Ces éléments ont conduit au retrait du Gaucho pour le tournesol en 1999 et pour le maïs en 2004. En 2013, un moratoire a été mis en oeuvre, interdisant l'utilisation en traitement de semences de trois néonicotinoïdes – l'imidaclopride, la clothianidine et le thiaméthoxam – pour le tournesol, le maïs et le colza. Cependant, depuis l'introduction du Gaucho en 1994, l'utilisation des néonicotinoïdes s'est très largement répandue, s'étendant aux cultures à paille – notamment les blés et les orges – ainsi qu'au maraîchage, à la viticulture, la sylviculture, l'arboriculture, et même au traitement des bâtiments d'élevage et des charpentes.
Si l'on peut penser que les procédures étaient inadaptées, il y a vingt ans, pour évaluer la toxicité de telles molécules, on doit s'étonner de voir que certaines préparations obtiennent encore une homologation de nos jours : je pense notamment à un produit associant le Gaucho à un fongicide, homologué la semaine dernière.

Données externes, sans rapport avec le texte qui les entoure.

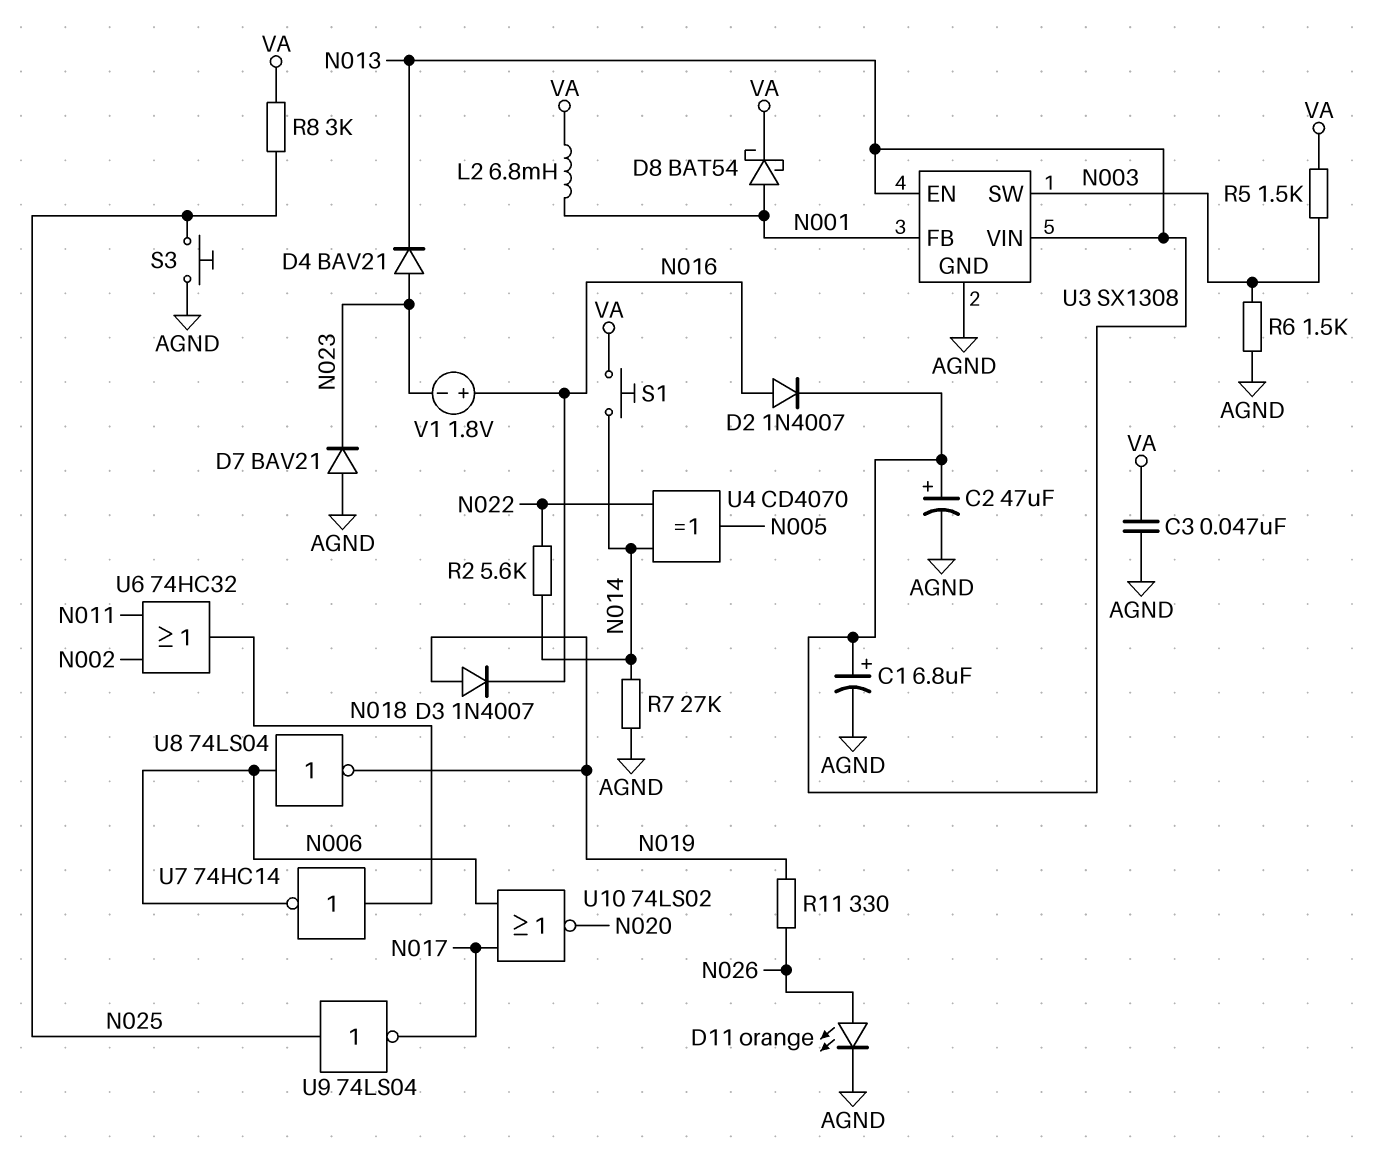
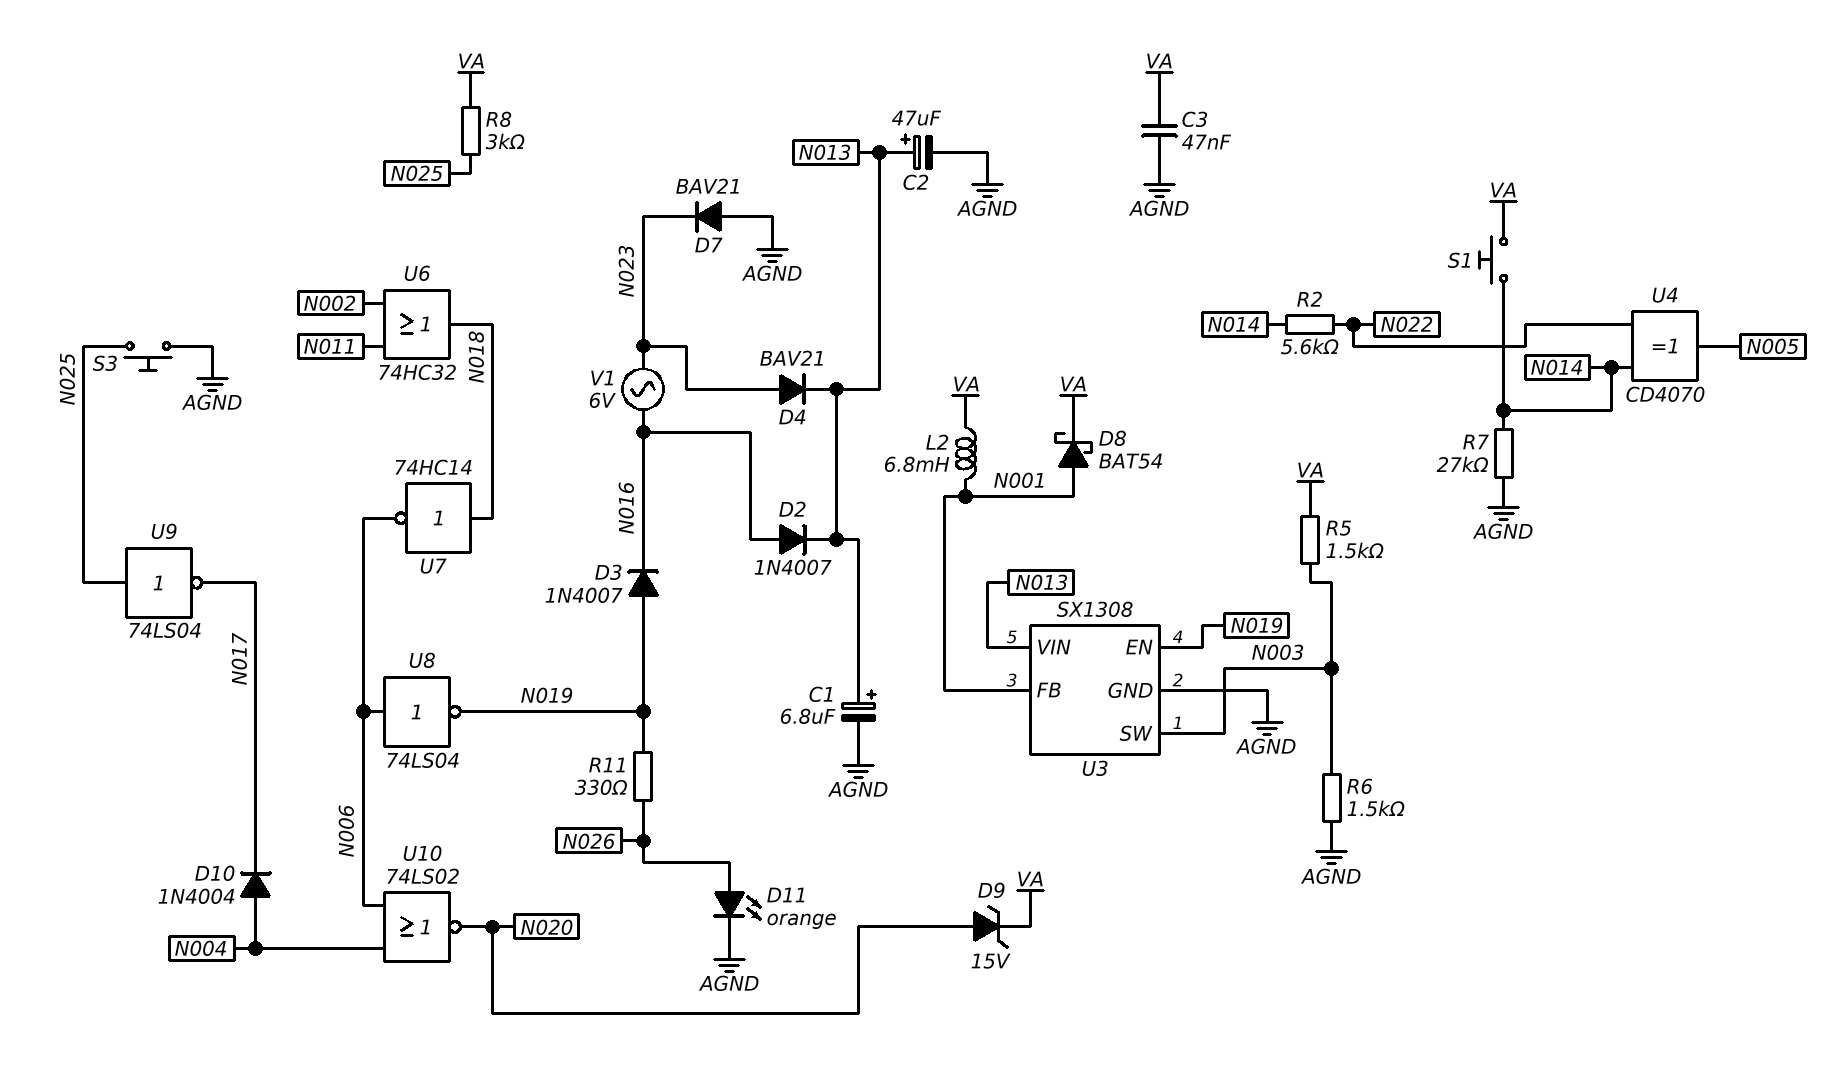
D9: none -> zener 15V (A N020, K VA)
D10: none -> diode 1N4004 (A N004, K N017)
U3 pin EN: N013 -> N019
U10: NOR 74LS02 (in N006, in N017, out N020) -> NOR 74LS02 (in N004, in N006, out N020)
V1: 1.8V (plus N016, minus N023) -> AC 6V (N016, N023)

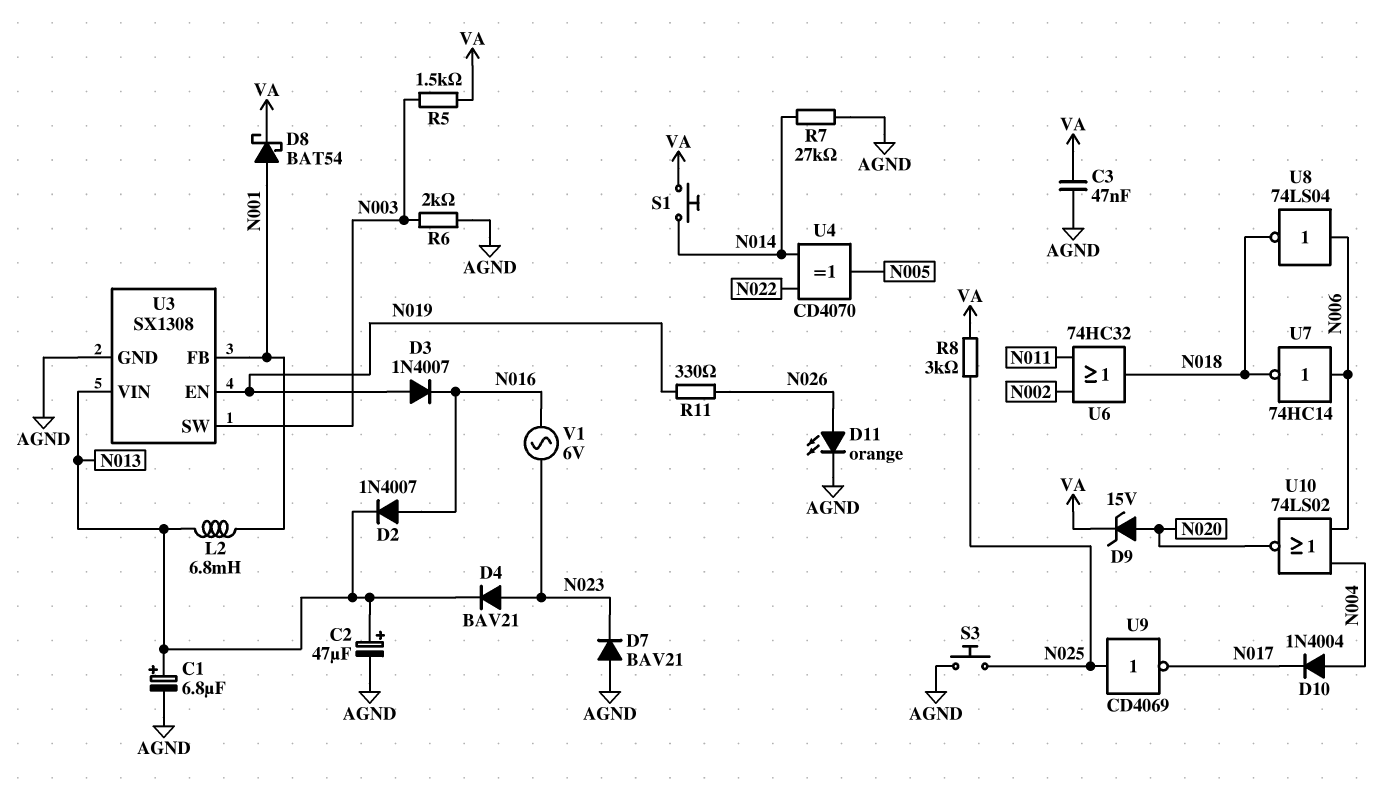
L2: 6.8mH (N001, VA) -> 6.8mH (N001, N013)
R2: 5.6k (N014, N022) -> none
R6: 1.5k (AGND, N003) -> 2k (AGND, N003)
U7: NOT 74HC14 (in N018, out N006) -> NOT 74HC14 (in N006, out N018)
U8: NOT 74LS04 (in N006, out N019) -> NOT 74LS04 (in N006, out N018)
U9: NOT 74LS04 (in N025, out N017) -> NOT CD4069 (in N025, out N017)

Aujourd'hui, la situation de l'apiculture est dramatique. Premièrement, les négociants ont constaté un effondrement de la production de miel : nous avons perdu 70 % de notre capacité de production, passée de 40 000 tonnes avant 1995 à 12 000 tonnes – hypothèse optimiste – en 2014.
Deuxièmement, s'il y a toujours eu un certain taux de mortalité chez les abeilles, on assiste désormais à une surmortalité – apparue en même temps que les néonicotinoïdes – au sein de toutes les exploitations. Ainsi, les pertes hivernales, qui étaient comprises entre 5 % et 8 %, sont-elles passées à 25 % à 30 %, voire à 50 % dans certaines régions ; on constate par ailleurs un nombre important de ruches de non-valeur, c'est-à-dire improductives, tout au long de la saison, ce qui donne un surcroît de travail considérable aux apiculteurs – notamment en termes de nourrissage ou de remplacement des reines, pour remettre la colonie en état – sans rémunération en compensation.
Au fil des années, les apiculteurs ont épuisé toutes les solutions techniques pour compenser l'effondrement des colonies d'abeilles qui ne peuvent plus survivre sans eux, et considèrent se trouver désormais dans l'impasse : il leur paraît impossible de maintenir un cheptel en état de production.
La problématique s'est mondialisée : il est clair qu'il ne s'agit pas, comme on nous l'a dit en 1994 lorsque nous étions les premiers à le constater, d'un problème franco-français. Nous avons fait notre travail de lanceurs d'alerte très tôt et la science a démontré que nous avions vu juste, au travers d'études confirmant semaine après semaine nos observations et nos hypothèses.
Nous ne comprenons pas pourquoi les autorités ont continué à autoriser de tels produits en sachant que les procédures d'homologation étaient inadaptées, ni pourquoi elles permettent des pratiques, notamment celle du traitement préventif, en totale contradiction avec les principes de l'agro-écologie pourtant promus par le ministère de l'agriculture. Il y a eu une petite avancée avec le moratoire partiel de 2013, mais il vous revient désormais, mesdames et messieurs les députés, de prendre les décisions qui s'imposent. De notre point de vue, il faudrait beaucoup d'imagination pour plaider en faveur du maintien des néonicotinoïdes.